The schedules are colour coded. Red designates a critical task that must be undertaken for the owner to remain legally compliant; amber indicates that the task is ‘function critical’ and, therefore, vital to the core activities of the business; and green is for more discretionary work that could be adopted to support an organisation’s aspirational goals, such as meeting corporate social responsibility reporting.
This allows the FM team to prioritise tasks in line with any budgetary constraints and plan appropriate resources. It also reduces the risk of over or under-maintaining equipment.
The 105 new schedules cover all aspects of catering equipment maintenance with clear guidelines on levels of work to be carried out, intervals between servicing and operative time required. They encompass everything from coffee machines to cold rooms and storage, from fryers to griddle pans, and ovens, hobs and ranges. They also take account of services like ductwork and grease extract cleaning filter cleaning and replacement, and water treatment.
“Catering managers have always been aware of the need for maintenance, but have often struggled to understand what level of work they should expect from service providers,” said Mr Warren. “These agreed standards provide a vital backstop of knowledge that will allow them to measure the quality of the service they receive and, equally importantly, make the business case for planned, long-term strategies that can extend the lifetime of their equipment and reduce running costs.
“The lack of a common set of standards has meant that some companies simply avoided maintenance completely as they couldn’t measure what they were getting for their money.

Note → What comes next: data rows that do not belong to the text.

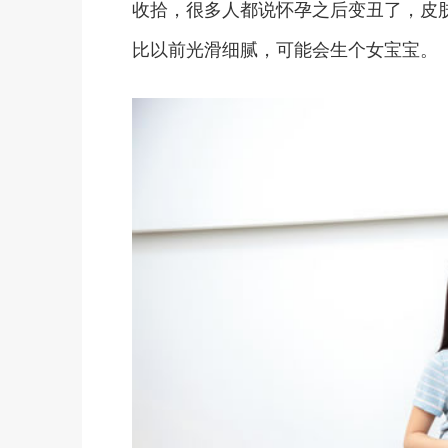
收拾，很多人都说怀孕之后变丑了，皮
比以前光滑细腻，可能会生个女宝宝。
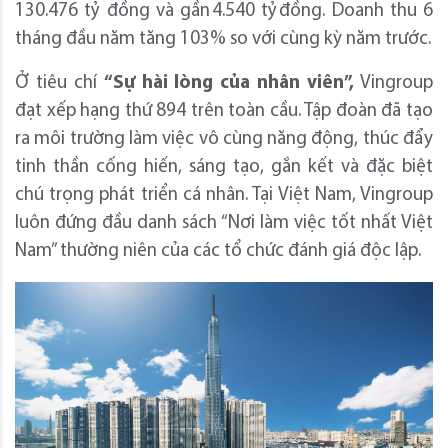
130.476 tỷ đồng và gần 4.540 tỷ đồng. Doanh thu 6
tháng đầu năm tăng 103% so với cùng kỳ năm trước.
Ở tiêu chí
“S
ự hài lòng của nhân viên
”,
Vingroup
đạt xếp hạng thứ 894 trên toàn cầu. Tập đoàn đã tạo
ra môi trường làm việc vô cùng năng động, thúc đẩy
tinh thần cống hiến, sáng tạo, gắn kết và đặc biệt
chú trọng phát triển cá nhân. Tại Việt Nam, Vingroup
luôn đứng đầu danh sách “Nơi làm việc tốt nhất Việt
Nam” thường niên của các tổ chức đánh giá độc lập.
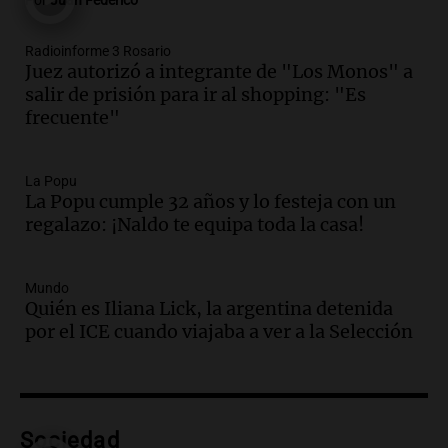
Por
Juan Federico
Episodios
Audio.
Madres en Rosario piden por la
Radioinforme 3 Rosario
Juez autorizó a integrante de "Los Monos" a
ley Joaquín.
salir de prisión para ir al shopping: "Es
Viva la Radio Rosario
frecuente"
Episodios
Audio.
Juan Pedro Colombo, rematador
de hacienda: “Las tecnologías no
La Popu
La Popu cumple 32 años y lo festeja con un
reemplazan el contacto con la gente”
regalazo: ¡Naldo te equipa toda la casa!
La Argentina, hoy
Episodios
Audio.
Un trabajador herido tras caer a
Mundo
Quién es Iliana Lick, la argentina detenida
un pozo de 17 metros en Nueva Córdoba
por el ICE cuando viajaba a ver a la Selección
Panorama Federal
Episodios
Audio.
Lanzamiento del Tigo 7 CSH: el
nuevo híbrido enchufable de Chery llega
Sociedad
al mercado argentino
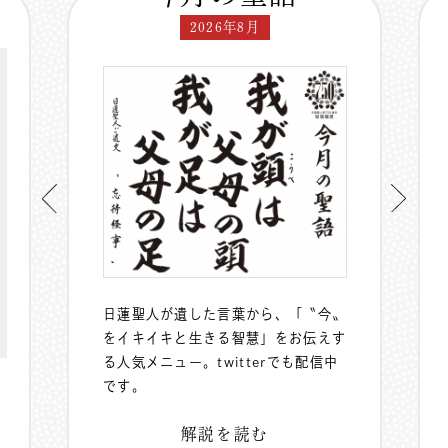
2026年8月
日蓮聖人が遺した言葉から、「〝今〟
をイキイキと生きる智慧」をお伝えす
る人気メニュー。
twitterでも配信中
です。
解説を読む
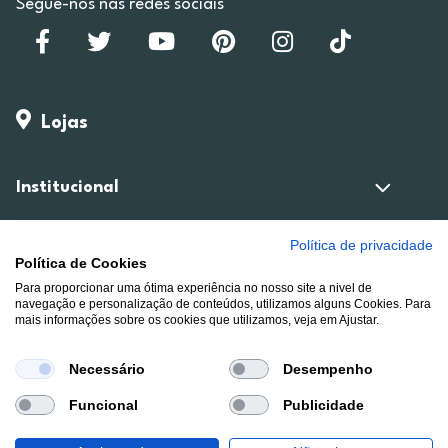
Segue-nos nas redes sociais
Lojas
Institucional
Política de privacidade
Cartão RP-ON
Política de Cookies
Para proporcionar uma ótima experiência no nosso site a nivel de
navegação e personalização de conteúdos, utilizamos alguns Cookies. Para
mais informações sobre os cookies que utilizamos, veja em Ajustar.
Campanhas
Necessário
Desempenho
Compra Online
Funcional
Publicidade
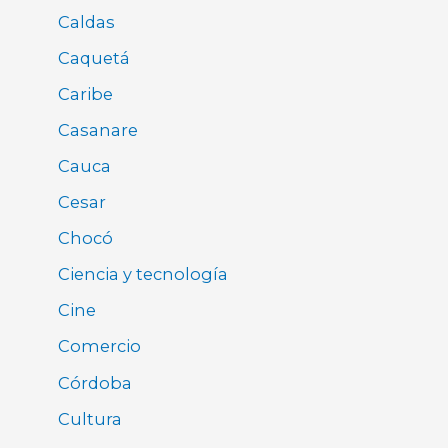
Caldas
Caquetá
Caribe
Casanare
Cauca
Cesar
Chocó
Ciencia y tecnología
Cine
Comercio
Córdoba
Cultura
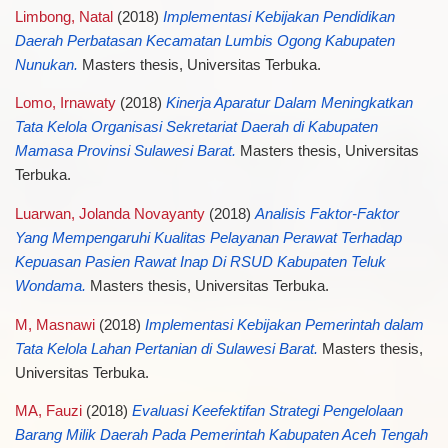
Limbong, Natal
(2018)
Implementasi Kebijakan Pendidikan
Daerah Perbatasan Kecamatan Lumbis Ogong Kabupaten
Nunukan.
Masters thesis, Universitas Terbuka.
Lomo, Irnawaty
(2018)
Kinerja Aparatur Dalam Meningkatkan
Tata Kelola Organisasi Sekretariat Daerah di Kabupaten
Mamasa Provinsi Sulawesi Barat.
Masters thesis, Universitas
Terbuka.
Luarwan, Jolanda Novayanty
(2018)
Analisis Faktor-Faktor
Yang Mempengaruhi Kualitas Pelayanan Perawat Terhadap
Kepuasan Pasien Rawat Inap Di RSUD Kabupaten Teluk
Wondama.
Masters thesis, Universitas Terbuka.
M, Masnawi
(2018)
Implementasi Kebijakan Pemerintah dalam
Tata Kelola Lahan Pertanian di Sulawesi Barat.
Masters thesis,
Universitas Terbuka.
MA, Fauzi
(2018)
Evaluasi Keefektifan Strategi Pengelolaan
Barang Milik Daerah Pada Pemerintah Kabupaten Aceh Tengah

The SFG20 schedules change all of that and we are now seeing them quoted in FM providers’ tender documents.”
The fact that BIM data can be directly imported into SFG20 schedules is another significant business benefit for catering managers, according to CESA, and it is making this option freely available to its members.
“BIM has a key role to play in creating good operating conditions in buildings,” said Mr Warren. “It is important that there are no cost barriers to its uptake within the catering sector. This initiative compliments the CESA BIM resource and further develops CESA’s commitment to taking a lead on the development of digital solutions for the sector.”
Since April 2016 the government has required all public-sector work to be subject to the Level 2 BIM method of working, which demands that building information is developed in a collaborative 3D environment. SFG20 has been adapted so that ongoing maintenance costs can be based on the standard from the point that initial design drawings are constructed, rather than later in the process or after project handover. This greatly improves the long-term performance of a building.
SFG20 is also regularly integrated with different software solutions. This can be done on an individual basis with subscribers taking raw data that is then loaded into their own software. However, a simpler solution is to use an SFG20 ‘Approved Provider’ who can automatically load SFG20 into a user’s preferred software solution such as a Computer Aided Facilities Management (CAFM) system, which many building managers already use.
BESA and CESA will meet regularly to monitor uptake of the standards and will carry out a joint annual review to ensure the schedules remain technically current and continue to meet legislative requirements.
“The common platform created by SFG20 is proving hugely valuable to a growing range of building equipment operators,” said Mr Terry. “It is a natural progression for us to extend our reach into the catering sector and we look forward to continuing our collaboration with CESA to enhance and improve the schedules specifically developed for catering managers.”